Apoorvanand - A besieged life of the mind - Attacks on Nivedita Menon, Rajshree Ranawat show the decline of state universities, perversion of student politics

The reports of attacks and a hate campaign in the form of agitations and police reports against academic Nivedita Menon of Jawaharlal Nehru University (JNU) and Rajshree Ranawat of the Jai Narain Vyas University (JNVU), Jodhpur, must concern us all. We cannot simply shrug it off when the university administration itself is filing criminal reports against academics for their “anti-national” remarks on its premises. FIRs have a life of their own and can have serious consequences. Books have been pulped, recalled from shelves, writers and artists have apologised for something they have not done, jobs have been lost. So, it is not amusing to learn that teachers are facing a “popular” agitation, bad press and possible arrests for their scholarly work, be this in a lecture at a seminar, an article or a book.

This attack is not an exception. A similar assault had taken place at the Mohanlal Sukhadia University, Udaipur, some time ago when the organisers and speakers of a seminar in the department of philosophy were targeted with criminal cases and a “popular” agitation. The case of the teachers in Haryana Central University, attacked for staging a play, is still fresh in our minds.
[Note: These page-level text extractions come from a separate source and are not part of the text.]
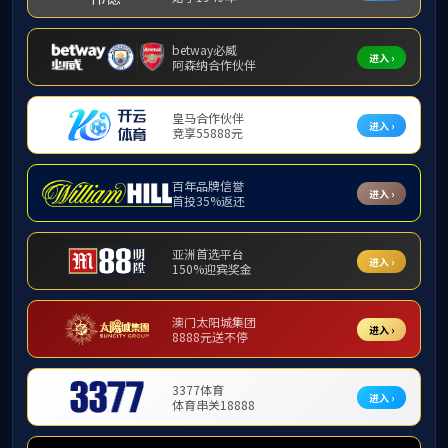
首页
学工风采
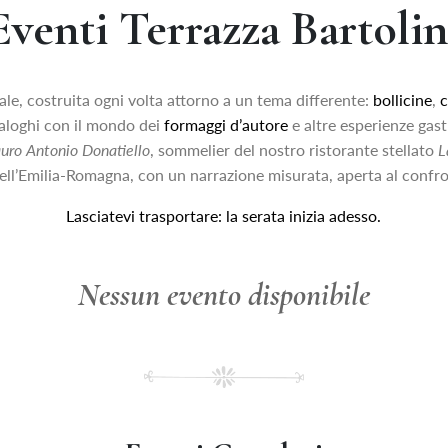
Eventi Terrazza Bartolin
ale, costruita ogni volta attorno a un tema differente:
bollicine
,
c
ialoghi con il mondo dei
formaggi d’autore
e altre esperienze gas
uro Antonio Donatiello
, sommelier del nostro ristorante stellato
L
ll’Emilia-Romagna, con un narrazione misurata, aperta al confro
Lasciatevi trasportare: la serata inizia adesso.
Nessun evento disponibile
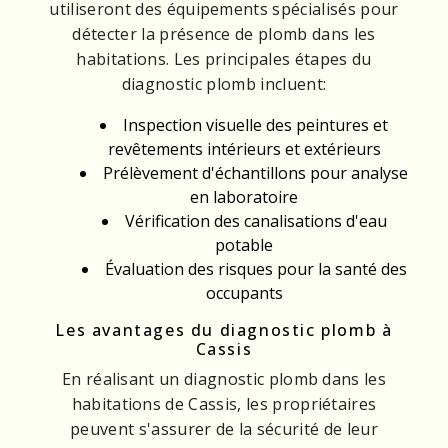
utiliseront des équipements spécialisés pour
détecter la présence de plomb dans les
habitations. Les principales étapes du
diagnostic plomb incluent:
Inspection visuelle des peintures et
revêtements intérieurs et extérieurs
Prélèvement d'échantillons pour analyse
en laboratoire
Vérification des canalisations d'eau
potable
Évaluation des risques pour la santé des
occupants
Les avantages du diagnostic plomb à
Cassis
En réalisant un diagnostic plomb dans les
habitations de Cassis, les propriétaires
peuvent s'assurer de la sécurité de leur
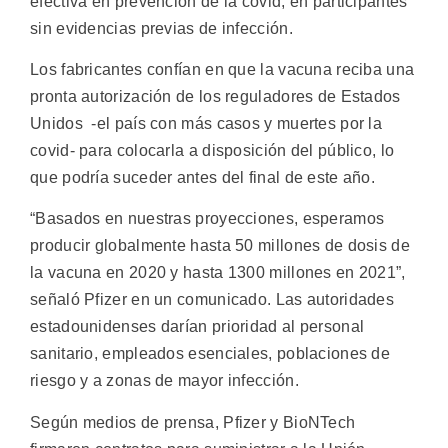
efectiva en prevención de la covid, en participantes
sin evidencias previas de infección.
Los fabricantes confían en que la vacuna reciba una
pronta autorización de los reguladores de Estados
Unidos -el país con más casos y muertes por la
covid- para colocarla a disposición del público, lo
que podría suceder antes del final de este año.
“Basados en nuestras proyecciones, esperamos
producir globalmente hasta 50 millones de dosis de
la vacuna en 2020 y hasta 1300 millones en 2021”,
señaló Pfizer en un comunicado. Las autoridades
estadounidenses darían prioridad al personal
sanitario, empleados esenciales, poblaciones de
riesgo y a zonas de mayor infección.
Según medios de prensa, Pfizer y BioNTech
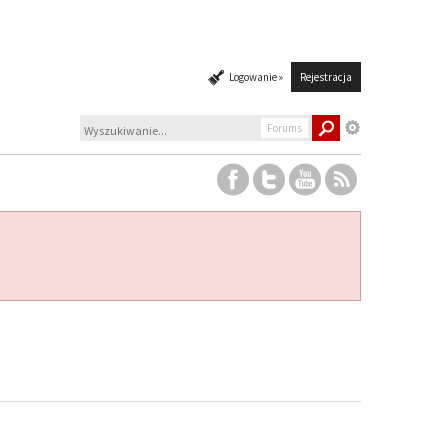
Logowanie »
Rejestracja
Forums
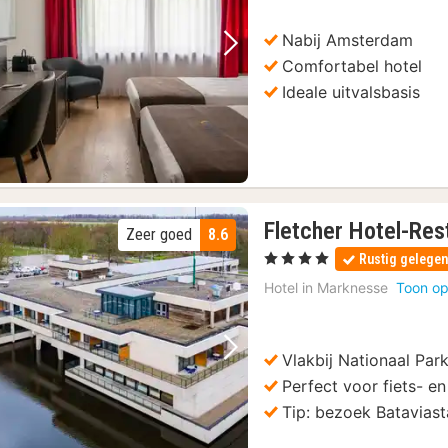
Nabij Amsterdam
Vorige foto
Volgende foto
Comfortabel hotel
Ideale uitvalsbasis
Fletcher Hotel-Re
Zeer goed
8.6
, 4 Sterren
Rustig gelege
Hotel in
Marknesse
Toon op
Vlakbij Nationaal Pa
Vorige foto
Volgende foto
Perfect voor fiets- e
Tip: bezoek Bataviast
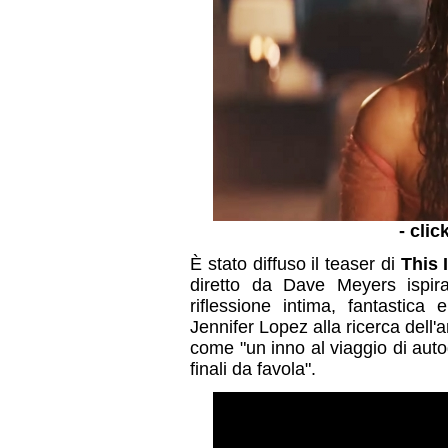
- clic
È stato diffuso il teaser di
This 
diretto da Dave Meyers ispir
riflessione intima, fantastica
Jennifer Lopez alla ricerca dell
come "un inno al viaggio di auto
finali da favola".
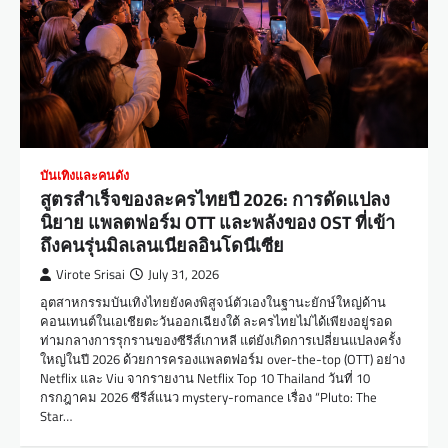
บันเทิงและคนดัง
สูตรสำเร็จของละครไทยปี 2026: การดัดแปลง
นิยาย แพลตฟอร์ม OTT และพลังของ OST ที่เข้า
ถึงคนรุ่นมิลเลนเนียลอินโดนีเซีย
Virote Srisai
July 31, 2026
อุตสาหกรรมบันเทิงไทยยังคงพิสูจน์ตัวเองในฐานะยักษ์ใหญ่ด้าน
คอนเทนต์ในเอเชียตะวันออกเฉียงใต้ ละครไทยไม่ได้เพียงอยู่รอด
ท่ามกลางการรุกรานของซีรีส์เกาหลี แต่ยังเกิดการเปลี่ยนแปลงครั้ง
ใหญ่ในปี 2026 ด้วยการครองแพลตฟอร์ม over-the-top (OTT) อย่าง
Netflix และ Viu จากรายงาน Netflix Top 10 Thailand วันที่ 10
กรกฎาคม 2026 ซีรีส์แนว mystery-romance เรื่อง “Pluto: The
Star…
In these cases, nationalism is used as a weapon against knowledge and free enquiry. This article, however, is not an attempt to defend Nivedita Menon and Rajshree Ranawat or the English department at JNVU, which invited Menon to speak at a conference on “History Reconstructed Through Literature: Nation, Identity, Culture”, where she made allegedly “seditious” remarks questioning India’s claims over Kashmir.

Menon has since clarified, in great detail in a post on Kafila.online, that statements attributed to her are falsehoods and half-truths. She is not a coward, so she does not disown her remarks. But clearly, most of what is being blamed on her is not what she said but what the agitators imagined she had. This is an occasion to deliberate on the sad decline of state universities, the perversion of student politics and the irresponsible reporting by the Hindi media, which borders on instigation and hate campaigns.

We know the sad story of the destruction of the once-outstanding Jodhpur and Jaipur Universities. They have been killed by starving them of funds and the non-appointment of faculty. Reduced to examination machines, they lack even the ambition of contributing to knowledge creation.
The divide between the state universities and central educational institutions, in terms of finances and knowledge, is huge and daunting. The sheer insensitivity of state governments and political parties towards the young is demonstrated in the way they treat and maintain universities. Vice chancellors are selected not for their ability in academic leadership, but their loyalty to the government of the day. Departments are empty, libraries impoverished and laboratories non-functional.

In such a dismal scenario, conferences like the one Ranawat and her colleagues organised are audacious acts, pulled off in extremely adverse situations. They also serve as oases, a rare opportunity for students and faculty to be exposed to and interact with the best minds in the academic world. Such conferences provide an opportunity to the faculty and students to break free from mechanical, examination-driven classes. But it is clear that the university authorities are ready to sacrifice them at the very first provocation.

The quality of the corporate life of a university is something we need to think about. When unions of teachers and non-teaching staff members turn against their own colleagues, it gives a signal to other teachers that they cannot be adventurous and would be left alone to fight their battle. The behaviour of the ABVP, in such cases, has been uniform. Instead of engaging intellectually with its ideological opponents, its members have indulged in threats, physical attacks, destruction of public property and public agitation. One expects student organisations to promote a culture of dialogue. It is disappointing to see some of them using their physical prowess and proximity to power to make their point.

The role of the Hindi media in the JNVU and other such cases has been dangerous. It does not engage in a balanced reporting of the facts. A team from the editors’ guild, which investigated Hindi media’s role in the Ram Janmabhoomi agitation, found that it has turned into a propaganda machine for Hindu right-wing politics. The reader and viewer solely dependent on Hindi media are not only malnourished, they are being fed intoxicants in the name of news and opinion.

The cultural life of what is known as the Hindi heartland is becoming dangerously narrow. This is definitely a loss for teachers, but more so for young minds. As sociologist Satish Deshpande argues, universities are the only spaces, in our otherwise highly segregated and hierarchical society, where the youth get a chance to participate in intellectual discourse in an egalitarian manner. This is an opportunity for them to experience a freedom which is unavailable in wider society. This applies especially to first-generation college and university goers.

To restrict or close down such spaces is to deprive them of their only source of intellectual and cultural nourishment. Here, they learn the art of dealing with differences and the art of persuasion. When a Rajshree Ranawat organises such a conference, or a Nivedita Menon speaks in it, they do not do so merely to exercise their right to free speech, but more out of their sense of responsibility towards the youth. They are being told that this is a soldierly duty, fraught with real risk, that they have been in the line of fire from the enemies of intellect, who, by being so, become enemies of equality, freedom and humanity.